**Task instructions:** Output the lines below exactly, please, from the first line until the line with "prostate reveals strong", counting both.
┌──
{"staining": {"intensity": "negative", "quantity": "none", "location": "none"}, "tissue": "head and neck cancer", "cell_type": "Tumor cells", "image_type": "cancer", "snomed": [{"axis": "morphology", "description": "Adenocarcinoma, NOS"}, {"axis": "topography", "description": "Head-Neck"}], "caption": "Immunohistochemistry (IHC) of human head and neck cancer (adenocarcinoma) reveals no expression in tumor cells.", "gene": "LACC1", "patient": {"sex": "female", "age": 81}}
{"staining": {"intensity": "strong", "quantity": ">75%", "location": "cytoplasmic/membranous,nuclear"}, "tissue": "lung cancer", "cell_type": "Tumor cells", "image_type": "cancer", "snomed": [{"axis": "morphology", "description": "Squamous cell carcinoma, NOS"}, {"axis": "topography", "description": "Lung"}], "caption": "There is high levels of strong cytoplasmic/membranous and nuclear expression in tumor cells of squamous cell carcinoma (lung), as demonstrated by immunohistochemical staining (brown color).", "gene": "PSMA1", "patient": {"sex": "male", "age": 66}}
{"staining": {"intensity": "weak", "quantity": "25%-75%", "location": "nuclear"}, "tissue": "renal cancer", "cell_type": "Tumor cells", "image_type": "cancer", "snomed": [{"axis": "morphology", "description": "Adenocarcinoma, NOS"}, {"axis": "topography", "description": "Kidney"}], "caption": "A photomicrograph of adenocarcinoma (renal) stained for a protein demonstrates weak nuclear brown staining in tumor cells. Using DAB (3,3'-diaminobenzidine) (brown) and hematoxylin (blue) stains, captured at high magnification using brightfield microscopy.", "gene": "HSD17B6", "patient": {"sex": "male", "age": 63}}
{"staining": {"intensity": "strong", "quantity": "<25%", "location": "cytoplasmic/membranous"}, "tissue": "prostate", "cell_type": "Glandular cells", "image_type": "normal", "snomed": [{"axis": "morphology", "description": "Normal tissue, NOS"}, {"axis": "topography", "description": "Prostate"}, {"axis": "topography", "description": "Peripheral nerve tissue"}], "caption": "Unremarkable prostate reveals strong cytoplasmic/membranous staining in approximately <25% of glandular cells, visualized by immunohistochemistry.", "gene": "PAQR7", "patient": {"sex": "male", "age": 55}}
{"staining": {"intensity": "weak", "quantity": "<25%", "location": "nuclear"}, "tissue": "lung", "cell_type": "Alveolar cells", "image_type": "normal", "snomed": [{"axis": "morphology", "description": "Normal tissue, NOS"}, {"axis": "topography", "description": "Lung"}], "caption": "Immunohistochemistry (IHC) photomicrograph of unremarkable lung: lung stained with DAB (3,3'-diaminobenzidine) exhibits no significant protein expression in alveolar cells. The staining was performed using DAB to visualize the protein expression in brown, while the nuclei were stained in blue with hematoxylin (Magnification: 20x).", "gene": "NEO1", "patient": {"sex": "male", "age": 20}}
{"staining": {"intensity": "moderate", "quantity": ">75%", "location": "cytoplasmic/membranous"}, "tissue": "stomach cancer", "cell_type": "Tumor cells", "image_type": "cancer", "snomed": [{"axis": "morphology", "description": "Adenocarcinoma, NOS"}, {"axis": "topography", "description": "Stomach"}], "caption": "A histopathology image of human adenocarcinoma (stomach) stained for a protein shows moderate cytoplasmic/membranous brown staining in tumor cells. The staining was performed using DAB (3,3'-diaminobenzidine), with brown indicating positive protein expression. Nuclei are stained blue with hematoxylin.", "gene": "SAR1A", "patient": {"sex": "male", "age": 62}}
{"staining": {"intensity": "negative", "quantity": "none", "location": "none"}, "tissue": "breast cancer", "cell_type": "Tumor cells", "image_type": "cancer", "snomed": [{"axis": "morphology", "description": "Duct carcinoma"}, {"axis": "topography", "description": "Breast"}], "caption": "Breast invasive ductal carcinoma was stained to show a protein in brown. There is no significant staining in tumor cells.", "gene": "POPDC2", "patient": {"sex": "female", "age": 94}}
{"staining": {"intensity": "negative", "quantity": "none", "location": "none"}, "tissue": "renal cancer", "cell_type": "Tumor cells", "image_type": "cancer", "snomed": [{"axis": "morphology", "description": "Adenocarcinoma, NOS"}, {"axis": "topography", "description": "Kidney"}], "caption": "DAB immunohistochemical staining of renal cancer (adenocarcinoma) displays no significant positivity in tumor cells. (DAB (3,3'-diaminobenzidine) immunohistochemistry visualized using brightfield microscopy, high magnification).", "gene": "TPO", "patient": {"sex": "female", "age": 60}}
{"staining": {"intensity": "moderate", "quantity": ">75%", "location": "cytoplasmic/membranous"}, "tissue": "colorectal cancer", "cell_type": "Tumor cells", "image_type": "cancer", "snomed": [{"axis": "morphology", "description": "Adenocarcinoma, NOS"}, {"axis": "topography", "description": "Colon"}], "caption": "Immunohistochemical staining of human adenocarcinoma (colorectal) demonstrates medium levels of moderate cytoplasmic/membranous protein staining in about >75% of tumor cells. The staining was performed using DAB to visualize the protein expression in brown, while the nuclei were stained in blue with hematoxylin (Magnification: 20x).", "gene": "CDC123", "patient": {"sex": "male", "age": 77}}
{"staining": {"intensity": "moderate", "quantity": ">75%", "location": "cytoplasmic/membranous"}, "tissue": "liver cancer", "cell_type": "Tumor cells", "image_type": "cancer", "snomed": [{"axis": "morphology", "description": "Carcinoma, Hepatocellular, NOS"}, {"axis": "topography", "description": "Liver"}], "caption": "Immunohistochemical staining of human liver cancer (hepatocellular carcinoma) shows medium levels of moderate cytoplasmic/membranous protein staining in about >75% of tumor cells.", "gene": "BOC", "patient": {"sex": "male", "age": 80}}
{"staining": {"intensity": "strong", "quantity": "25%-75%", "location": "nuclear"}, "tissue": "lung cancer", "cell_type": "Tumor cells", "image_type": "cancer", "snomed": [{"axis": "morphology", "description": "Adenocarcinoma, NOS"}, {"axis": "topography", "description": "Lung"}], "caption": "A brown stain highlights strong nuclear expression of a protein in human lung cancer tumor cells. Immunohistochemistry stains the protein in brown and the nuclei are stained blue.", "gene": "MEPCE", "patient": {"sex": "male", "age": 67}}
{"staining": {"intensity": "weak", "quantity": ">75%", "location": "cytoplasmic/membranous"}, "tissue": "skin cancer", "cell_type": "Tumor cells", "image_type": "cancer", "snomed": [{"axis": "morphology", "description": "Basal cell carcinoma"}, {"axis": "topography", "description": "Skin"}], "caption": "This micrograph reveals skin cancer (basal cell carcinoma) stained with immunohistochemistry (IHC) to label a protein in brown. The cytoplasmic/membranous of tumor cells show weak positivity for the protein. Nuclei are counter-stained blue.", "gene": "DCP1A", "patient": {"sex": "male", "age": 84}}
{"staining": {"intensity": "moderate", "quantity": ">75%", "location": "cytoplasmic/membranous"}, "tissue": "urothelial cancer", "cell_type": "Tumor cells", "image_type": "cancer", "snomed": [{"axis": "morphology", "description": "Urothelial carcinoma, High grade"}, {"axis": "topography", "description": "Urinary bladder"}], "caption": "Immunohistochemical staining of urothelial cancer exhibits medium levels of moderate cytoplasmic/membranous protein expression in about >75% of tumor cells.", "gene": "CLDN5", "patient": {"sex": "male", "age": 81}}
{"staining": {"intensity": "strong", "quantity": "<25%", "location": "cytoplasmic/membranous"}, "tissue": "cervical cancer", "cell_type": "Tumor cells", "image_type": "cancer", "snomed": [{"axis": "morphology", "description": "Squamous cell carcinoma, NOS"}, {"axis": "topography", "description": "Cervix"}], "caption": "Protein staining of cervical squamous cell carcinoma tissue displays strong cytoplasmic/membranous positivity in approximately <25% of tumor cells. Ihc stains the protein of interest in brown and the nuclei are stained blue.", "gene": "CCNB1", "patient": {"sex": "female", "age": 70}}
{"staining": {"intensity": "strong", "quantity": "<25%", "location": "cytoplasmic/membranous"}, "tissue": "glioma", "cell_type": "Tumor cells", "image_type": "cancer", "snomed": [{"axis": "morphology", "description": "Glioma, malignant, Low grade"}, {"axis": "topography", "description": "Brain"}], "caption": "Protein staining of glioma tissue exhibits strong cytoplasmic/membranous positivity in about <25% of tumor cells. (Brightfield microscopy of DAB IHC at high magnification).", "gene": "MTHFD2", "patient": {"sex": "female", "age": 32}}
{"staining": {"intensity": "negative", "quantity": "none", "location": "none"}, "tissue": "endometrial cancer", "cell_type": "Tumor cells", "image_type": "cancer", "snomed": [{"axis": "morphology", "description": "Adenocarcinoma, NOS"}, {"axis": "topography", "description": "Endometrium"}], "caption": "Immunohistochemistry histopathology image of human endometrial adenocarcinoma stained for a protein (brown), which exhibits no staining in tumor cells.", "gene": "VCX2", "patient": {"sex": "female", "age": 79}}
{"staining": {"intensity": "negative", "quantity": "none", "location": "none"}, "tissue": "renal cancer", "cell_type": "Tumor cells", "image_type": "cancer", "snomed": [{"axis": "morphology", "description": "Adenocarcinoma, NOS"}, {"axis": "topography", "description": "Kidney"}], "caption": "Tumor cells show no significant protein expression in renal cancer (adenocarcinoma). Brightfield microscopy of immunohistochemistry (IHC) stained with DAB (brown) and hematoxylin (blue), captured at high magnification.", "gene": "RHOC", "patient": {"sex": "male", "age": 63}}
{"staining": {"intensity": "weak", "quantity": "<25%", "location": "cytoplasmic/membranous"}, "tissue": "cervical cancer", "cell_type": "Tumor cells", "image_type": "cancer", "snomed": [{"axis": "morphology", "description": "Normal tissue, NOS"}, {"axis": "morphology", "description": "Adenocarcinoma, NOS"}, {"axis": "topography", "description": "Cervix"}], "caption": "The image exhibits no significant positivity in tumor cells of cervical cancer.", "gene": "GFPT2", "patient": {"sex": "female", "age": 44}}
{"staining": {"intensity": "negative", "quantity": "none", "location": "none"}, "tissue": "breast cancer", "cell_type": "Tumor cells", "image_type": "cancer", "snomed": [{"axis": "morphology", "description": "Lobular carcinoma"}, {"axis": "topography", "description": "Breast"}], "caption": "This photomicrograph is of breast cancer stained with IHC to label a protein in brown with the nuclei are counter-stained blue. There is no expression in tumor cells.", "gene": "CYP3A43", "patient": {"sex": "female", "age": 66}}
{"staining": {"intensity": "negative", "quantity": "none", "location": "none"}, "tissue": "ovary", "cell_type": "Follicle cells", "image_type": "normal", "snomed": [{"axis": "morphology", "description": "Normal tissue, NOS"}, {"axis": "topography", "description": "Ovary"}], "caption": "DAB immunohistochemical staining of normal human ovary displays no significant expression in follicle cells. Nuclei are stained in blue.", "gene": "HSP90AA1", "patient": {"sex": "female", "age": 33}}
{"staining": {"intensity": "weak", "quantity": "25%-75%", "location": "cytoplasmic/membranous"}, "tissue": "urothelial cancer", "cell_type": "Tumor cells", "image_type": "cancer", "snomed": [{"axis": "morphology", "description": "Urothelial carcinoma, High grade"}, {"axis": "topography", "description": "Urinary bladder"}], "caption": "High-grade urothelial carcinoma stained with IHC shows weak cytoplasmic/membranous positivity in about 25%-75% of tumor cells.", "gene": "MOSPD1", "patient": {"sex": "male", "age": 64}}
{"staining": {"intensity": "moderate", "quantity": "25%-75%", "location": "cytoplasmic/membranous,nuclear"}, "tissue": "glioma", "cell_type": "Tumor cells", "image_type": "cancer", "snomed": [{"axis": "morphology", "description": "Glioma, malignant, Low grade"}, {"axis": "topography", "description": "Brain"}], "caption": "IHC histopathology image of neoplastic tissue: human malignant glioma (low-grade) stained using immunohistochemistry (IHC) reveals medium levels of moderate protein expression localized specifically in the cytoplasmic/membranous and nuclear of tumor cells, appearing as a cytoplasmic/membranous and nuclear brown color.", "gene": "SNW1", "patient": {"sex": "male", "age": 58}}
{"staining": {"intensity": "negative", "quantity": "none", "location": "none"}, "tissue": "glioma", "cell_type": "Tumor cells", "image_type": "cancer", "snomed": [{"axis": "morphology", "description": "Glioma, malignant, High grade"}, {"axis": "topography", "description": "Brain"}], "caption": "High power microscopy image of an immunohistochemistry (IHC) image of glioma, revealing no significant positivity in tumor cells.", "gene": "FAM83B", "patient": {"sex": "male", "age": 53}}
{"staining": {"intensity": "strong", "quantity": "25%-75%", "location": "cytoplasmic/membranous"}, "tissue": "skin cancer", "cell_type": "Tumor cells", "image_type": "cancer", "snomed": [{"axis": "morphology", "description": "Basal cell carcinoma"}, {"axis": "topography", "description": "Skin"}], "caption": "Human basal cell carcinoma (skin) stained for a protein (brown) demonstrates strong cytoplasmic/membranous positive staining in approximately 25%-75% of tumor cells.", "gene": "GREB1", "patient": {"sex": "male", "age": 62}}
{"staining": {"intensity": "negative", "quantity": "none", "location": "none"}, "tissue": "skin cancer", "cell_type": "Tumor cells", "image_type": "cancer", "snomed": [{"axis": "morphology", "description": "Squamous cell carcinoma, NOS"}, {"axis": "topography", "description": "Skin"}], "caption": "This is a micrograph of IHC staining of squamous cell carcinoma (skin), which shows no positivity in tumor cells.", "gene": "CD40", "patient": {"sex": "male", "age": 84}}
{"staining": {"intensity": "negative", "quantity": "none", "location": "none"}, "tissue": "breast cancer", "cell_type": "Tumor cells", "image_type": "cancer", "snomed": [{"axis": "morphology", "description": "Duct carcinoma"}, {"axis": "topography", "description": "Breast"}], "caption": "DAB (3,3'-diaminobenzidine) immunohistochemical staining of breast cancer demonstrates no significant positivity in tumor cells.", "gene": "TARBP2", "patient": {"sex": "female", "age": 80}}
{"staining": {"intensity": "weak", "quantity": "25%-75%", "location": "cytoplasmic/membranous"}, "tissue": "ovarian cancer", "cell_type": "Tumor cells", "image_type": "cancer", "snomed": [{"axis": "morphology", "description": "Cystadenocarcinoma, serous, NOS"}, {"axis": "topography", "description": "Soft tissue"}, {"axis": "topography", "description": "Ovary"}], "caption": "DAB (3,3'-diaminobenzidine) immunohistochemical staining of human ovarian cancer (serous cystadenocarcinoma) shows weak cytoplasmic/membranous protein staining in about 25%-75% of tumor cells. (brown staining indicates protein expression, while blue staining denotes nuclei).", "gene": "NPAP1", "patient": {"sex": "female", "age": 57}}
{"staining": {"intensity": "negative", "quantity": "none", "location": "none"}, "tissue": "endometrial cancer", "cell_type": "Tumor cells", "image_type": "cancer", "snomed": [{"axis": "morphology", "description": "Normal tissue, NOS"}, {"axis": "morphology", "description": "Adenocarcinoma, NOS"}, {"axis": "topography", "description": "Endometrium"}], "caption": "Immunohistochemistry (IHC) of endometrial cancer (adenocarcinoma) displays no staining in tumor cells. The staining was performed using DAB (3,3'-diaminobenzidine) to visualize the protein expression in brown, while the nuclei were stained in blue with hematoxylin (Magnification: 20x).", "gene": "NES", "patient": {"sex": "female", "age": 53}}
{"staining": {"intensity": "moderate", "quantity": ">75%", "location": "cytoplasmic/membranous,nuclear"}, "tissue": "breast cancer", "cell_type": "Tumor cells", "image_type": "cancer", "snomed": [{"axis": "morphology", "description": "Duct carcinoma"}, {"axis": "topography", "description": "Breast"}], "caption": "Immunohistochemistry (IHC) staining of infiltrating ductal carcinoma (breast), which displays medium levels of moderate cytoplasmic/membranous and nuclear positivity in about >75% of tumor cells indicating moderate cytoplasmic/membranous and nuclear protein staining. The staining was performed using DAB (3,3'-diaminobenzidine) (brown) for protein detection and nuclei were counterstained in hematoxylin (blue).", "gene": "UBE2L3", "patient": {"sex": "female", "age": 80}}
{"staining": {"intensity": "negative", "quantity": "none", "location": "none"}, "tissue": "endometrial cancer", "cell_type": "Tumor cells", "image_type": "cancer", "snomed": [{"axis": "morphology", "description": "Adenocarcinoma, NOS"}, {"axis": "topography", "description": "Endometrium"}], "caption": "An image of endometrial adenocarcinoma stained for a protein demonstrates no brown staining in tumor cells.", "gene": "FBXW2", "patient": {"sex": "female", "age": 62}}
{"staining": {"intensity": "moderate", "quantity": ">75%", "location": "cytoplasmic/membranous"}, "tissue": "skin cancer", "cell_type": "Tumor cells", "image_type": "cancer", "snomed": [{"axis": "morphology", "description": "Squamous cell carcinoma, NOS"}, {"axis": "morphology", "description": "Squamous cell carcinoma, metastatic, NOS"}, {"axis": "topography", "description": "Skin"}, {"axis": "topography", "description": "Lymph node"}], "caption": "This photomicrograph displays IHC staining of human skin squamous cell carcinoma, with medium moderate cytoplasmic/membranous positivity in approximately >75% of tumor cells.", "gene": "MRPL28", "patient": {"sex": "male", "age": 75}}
└──
**Solution:**
{"staining": {"intensity": "negative", "quantity": "none", "location": "none"}, "tissue": "head and neck cancer", "cell_type": "Tumor cells", "image_type": "cancer", "snomed": [{"axis": "morphology", "description": "Adenocarcinoma, NOS"}, {"axis": "topography", "description": "Head-Neck"}], "caption": "Immunohistochemistry (IHC) of human head and neck cancer (adenocarcinoma) reveals no expression in tumor cells.", "gene": "LACC1", "patient": {"sex": "female", "age": 81}}
{"staining": {"intensity": "strong", "quantity": ">75%", "location": "cytoplasmic/membranous,nuclear"}, "tissue": "lung cancer", "cell_type": "Tumor cells", "image_type": "cancer", "snomed": [{"axis": "morphology", "description": "Squamous cell carcinoma, NOS"}, {"axis": "topography", "description": "Lung"}], "caption": "There is high levels of strong cytoplasmic/membranous and nuclear expression in tumor cells of squamous cell carcinoma (lung), as demonstrated by immunohistochemical staining (brown color).", "gene": "PSMA1", "patient": {"sex": "male", "age": 66}}
{"staining": {"intensity": "weak", "quantity": "25%-75%", "location": "nuclear"}, "tissue": "renal cancer", "cell_type": "Tumor cells", "image_type": "cancer", "snomed": [{"axis": "morphology", "description": "Adenocarcinoma, NOS"}, {"axis": "topography", "description": "Kidney"}], "caption": "A photomicrograph of adenocarcinoma (renal) stained for a protein demonstrates weak nuclear brown staining in tumor cells. Using DAB (3,3'-diaminobenzidine) (brown) and hematoxylin (blue) stains, captured at high magnification using brightfield microscopy.", "gene": "HSD17B6", "patient": {"sex": "male", "age": 63}}
{"staining": {"intensity": "strong", "quantity": "<25%", "location": "cytoplasmic/membranous"}, "tissue": "prostate", "cell_type": "Glandular cells", "image_type": "normal", "snomed": [{"axis": "morphology", "description": "Normal tissue, NOS"}, {"axis": "topography", "description": "Prostate"}, {"axis": "topography", "description": "Peripheral nerve tissue"}], "caption": "Unremarkable prostate reveals strong cytoplasmic/membranous staining in approximately <25% of glandular cells, visualized by immunohistochemistry.", "gene": "PAQR7", "patient": {"sex": "male", "age": 55}}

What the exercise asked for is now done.